After the last revision 16 years ago, China amended the Criminal Procedure Law and highlighted human rights protection, eight years after the principle was explicitly written in the Constitution.
The National People's Congress (NPC), China's parliament, adopted the amendment Wednesday with overwhelming votes at the closing meeting of annual parliamentary session, presided over by NPC Standing Committee Chairman Wu Bangguo.
The phrase of "respecting and protecting human rights" is written in the revised law's first chapter on aim and basic principles.
"The highlight of this revision is to better embody the constitutional principle of respecting and protecting human rights," said Wang Liming, deputy president of Renmin University of China and an NPC deputy.
Personal freedom should be honored as the most essential human right, Wang said.
The revised law stresses protecting suspects and defendants from illegal restriction, detention and arrest, which is an important contribution to protecting personal freedom of every citizen, he said.
China's current Criminal Procedure Law was enacted in 1979 and first amended in 1996.
Over the past years, many lawmakers submitted motions and suggestions urging the law's revision, and law enforcement departments also expressed similar opinions.
Since China is in a transition period with prominent incidence of conflicts, problems emerging in judicial practice require the law to be improved, said Prof.

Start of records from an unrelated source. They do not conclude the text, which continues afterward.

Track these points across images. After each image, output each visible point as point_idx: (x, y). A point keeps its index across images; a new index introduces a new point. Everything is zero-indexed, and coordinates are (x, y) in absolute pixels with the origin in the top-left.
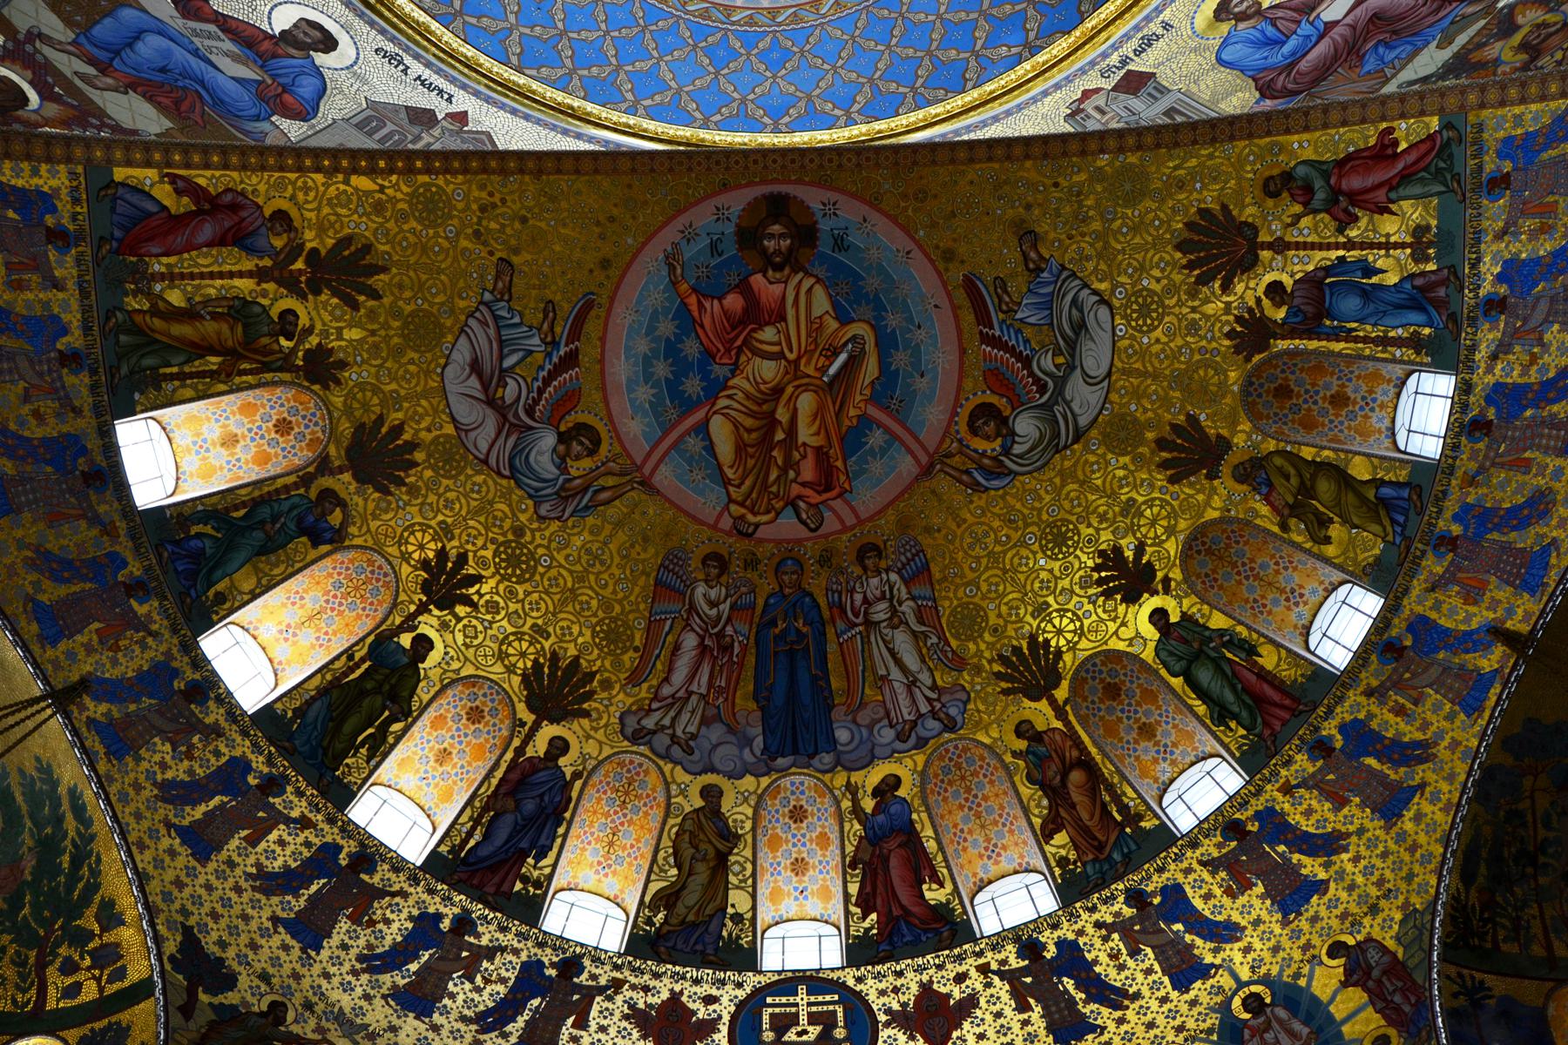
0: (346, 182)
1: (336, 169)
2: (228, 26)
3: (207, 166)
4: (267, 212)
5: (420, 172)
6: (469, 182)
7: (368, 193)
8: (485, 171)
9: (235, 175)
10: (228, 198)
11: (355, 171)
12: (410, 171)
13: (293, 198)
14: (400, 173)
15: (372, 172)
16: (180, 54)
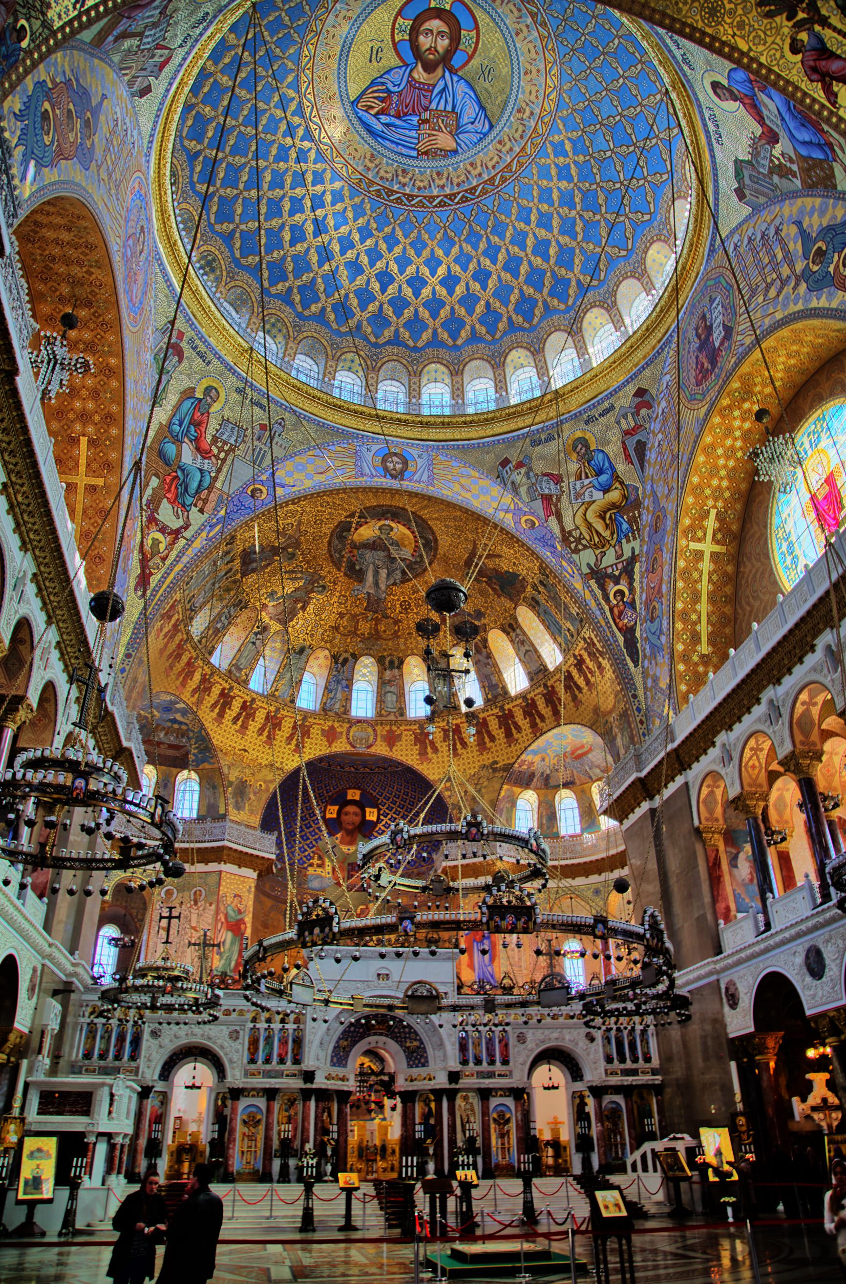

Chen Weidong, from the Law School of Renmin University of China, who took part in drafting the amendment.
Several high-profile cases, in which innocent people were convicted of serious crimes, have exposed weakness in law enforcement, especially concerning forced confession.
In 2010, the story of Zhao Zuohai, a villager in central Henan Province, roused national sympathy as he had spent ten years in prison for murdering a man who was actually alive.
Zhao was acquitted and released from prison after the supposedly murdered victim showed up alive. That led to the arrest of three former police officers for allegedly torturing Zhao into confessing to a crime that never happened.
In the revised law, it is written that no one would be forced to prove their own guilt, together with provisions on how to rule out illegal evidence.
For the first time, the law makes it clear that confessions extorted through illegal means, such as torture, and witness testimony and depositions of victims obtained illegally, such as by violence or threats, should be excluded during the trials.
Besides articles on illegal evidence, provisions on the procedure of collecting evidence and summoning witnesses to court will also effectively curb torturing practices, Chen said.